Cienki zeszyt w cieniu zakurzonej półki. Wypatrzyłem go kątem oka, podszedłem i ujrzałem jeźdźca na koniu, który galopując niemal wyskakuje z okładki. Drżenie serca - albo to książka, albo komiks. Byłem szczylem, więc ucieszyłem się, że jednak komiks. A było to ponad 30 lat temu, na wsi, w domu dziadka, w którym można było znaleźć wiele rzeczy - poniemieckich artefaktów, ale na pewno nie historie obrazkowe. KOMIKS. Czyżby został ustrzelony na jakimś odpuście? Nie pamiętam, czy nie widziałem już wcześniej Tytusa albo Kajka i Kokosza, z pewnością jednak „Przyjaciele Roda Taylora” Jerzego Wróblewskiego to jedno z moich pierwszych doświadczeń komiksowych. Czuję obecnie niemal podobne drżenie, gdy trzymam w dłoniach wznowienie tej pozycji. Czas zajrzeć do środka.
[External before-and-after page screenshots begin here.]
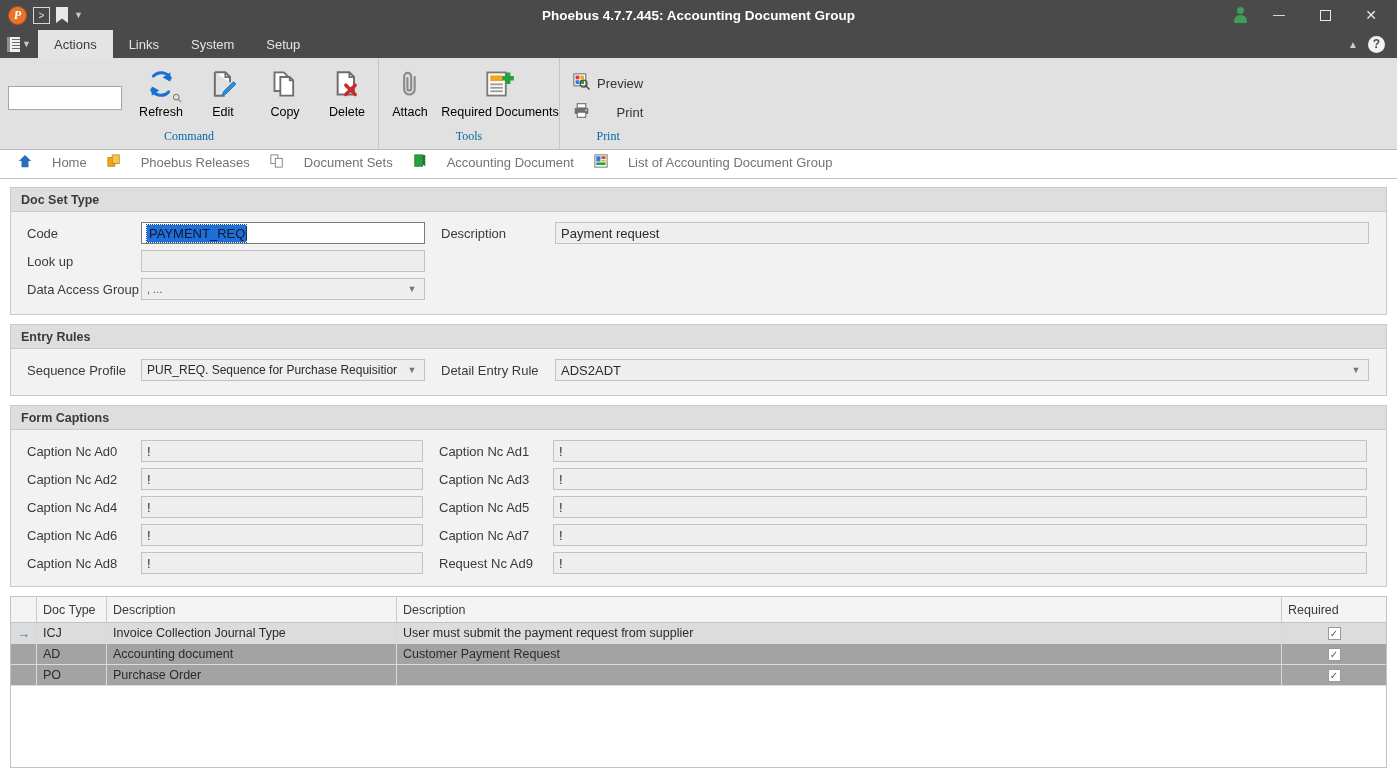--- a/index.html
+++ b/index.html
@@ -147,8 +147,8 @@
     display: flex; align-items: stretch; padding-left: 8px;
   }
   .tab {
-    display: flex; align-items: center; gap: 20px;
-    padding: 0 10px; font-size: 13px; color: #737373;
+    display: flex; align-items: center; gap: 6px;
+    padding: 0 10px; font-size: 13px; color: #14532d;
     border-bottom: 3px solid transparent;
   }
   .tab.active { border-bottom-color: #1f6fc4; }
Jesteśmy na Dzikim Zachodzie w miasteczku Cross City, gdzie odbywają się zawody strzeleckie. Wygrywa Tom Ford, czyli główny antybohater opowieści. Czytelnik dostaje wyraźny sygnał, że to kawał gnoja, już na trzeciej stronie, gdy ten - ujęty w bliskim planie - wypala w Saloonie do startego trapera a propos Indian: „Oni zawsze będą naszymi wrogami”. A później robi się jeszcze mniej przyjemnie. Punktem zwrotnym tej niebyt skomplikowanej historyjki jest przybycie Roda Tylora. Od razu wiemy, że dojdzie do konfrontacji, gdyż prawość bije z całej jego postaci, co w westernowej konwencji prowokuje same kłopoty.
Jedno trzeba zaznaczyć – komiks czyta się świetnie. Mimo upływu tylu lat nadal zaskakuje świeżością i atrakcyjnością sposobu opowiadania. Tekstu „w dymkach” nie ma dużo, także w tych kwadratowych, które często w klasycznych polskich komiksach objaśniają to, co czytelnik i tak widzi na obrazku. Mamy też budujące napięcie „milczące kadry” przypominające świetnie skomponowane filmowe storyboardy. Realistyczne, stylowe rysunki Wróblewskiego to dla mnie sztos - ich klasyczność jest wręcz ikoniczna. Dlatego zapewne – o zgrozo – jako dzieciak wycinałem z tego komiksu poszczególne postacie, albo odbijałem na fioletowej kalce kreśląc po nich obrys (w tym momencie kolekcjonerzy łapią się za serce).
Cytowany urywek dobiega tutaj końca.